Quando il mio amico Giovanni, titolare insieme alla sua famiglia della storica libreria Colacchi qui a L’Aquila, mi ha chiamata per propormi una moderazione ho detto immediatamente e come al solito sì. Sono anni che collaboriamo, lui conosce i miei gusti, quindi non ho chiesto di cosa si trattasse: mi sono limitata a prendere un appunto per fermare la data e a dire “ok, passo presto a prendere il libro”.

Mai guardata una puntata di Masterchef. Cracco non capisco cosa abbia di affascinante. Le pagine di ricette sui giornali le salto senza soffermarmi. Adoro cucinare ma l’ultima volta che l’ho fatto deve essere stato almeno quattro o cinque vite fa.

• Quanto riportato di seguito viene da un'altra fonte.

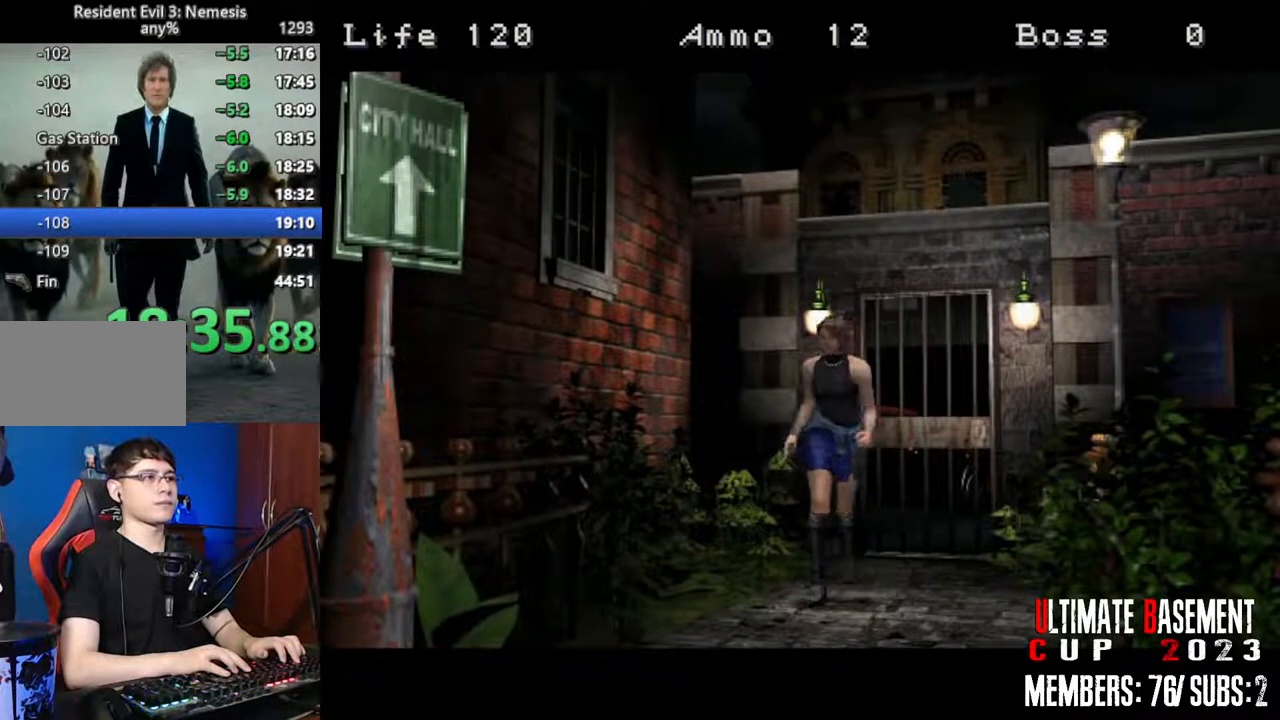
{"keys": ["a", "shift", "w"], "events": [[333, "a", "down"]]}
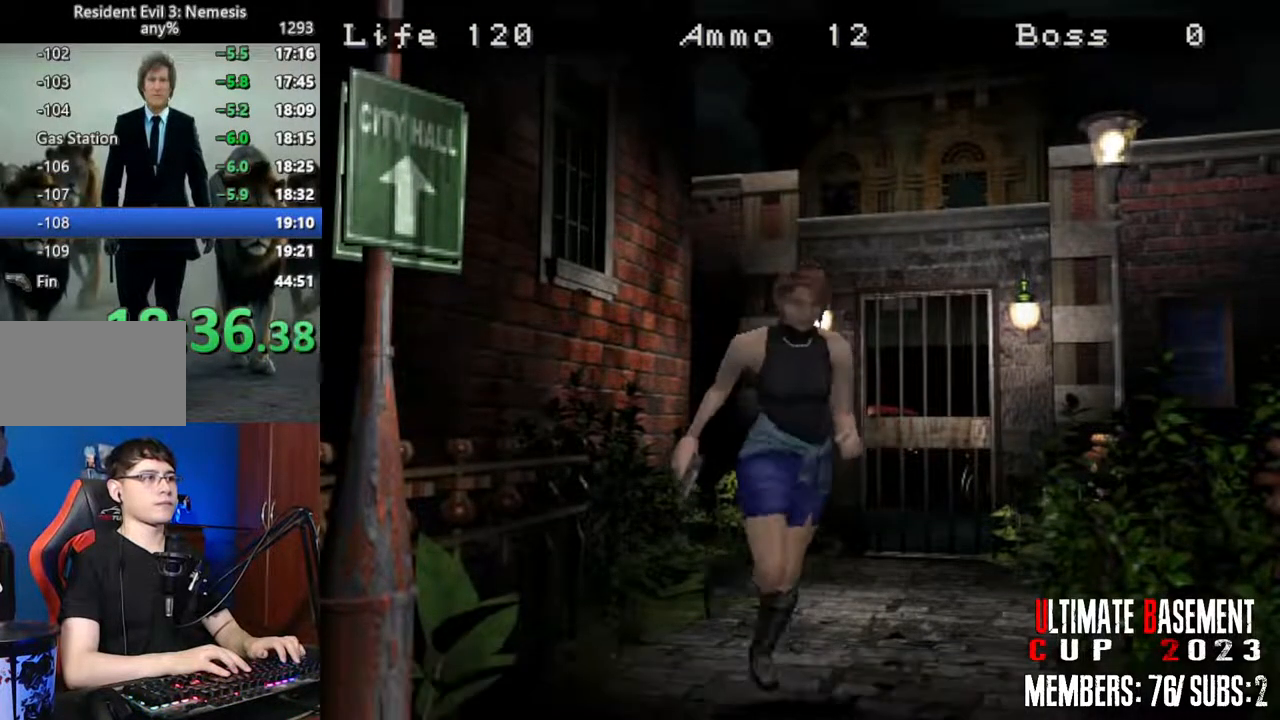
{"keys": ["shift", "w"], "events": [[33, "a", "up"]]}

Carne trita, l’educazione di un cuoco. Copertina scura. Due mani, un coltellaccio, un peperone. Ho alzato gli occhi strabuzzati e ho guardato Giovanni. In silenzio. Lui è scoppiato a ridere: “Leggilo, fidati”.

L’ho letto. Mi sono fidata.

E vi dico leggetelo leggetelo leggetelo! Io non ho alcuna infarinatura (ahahhahahah!) di libri gastronomici, non guardo La prova del cuoco, non regalo i tomi di Cristina Parodi e quando un mese fa mi sono ritrovata a Roma con Chef Rubio per un articolo non sapevo neanche chi fosse, quel simpatico gigante; però sono certa che adorerete Leonardo e la sua storia, la sua bella scrittura, i profumi che si liberano dalle parole.

Romanzo di formazione e di legami famigliari e amicali, d’amore, romanzo di (credetemi) cappa e spada, vi riporterà l’emozione di certe pagine di Fante, il ricordo ormai lontano della perfezione narrativa del De Carlo di Treno di panna e il calore dei racconti di chi è stato eroe del proprio quotidiano.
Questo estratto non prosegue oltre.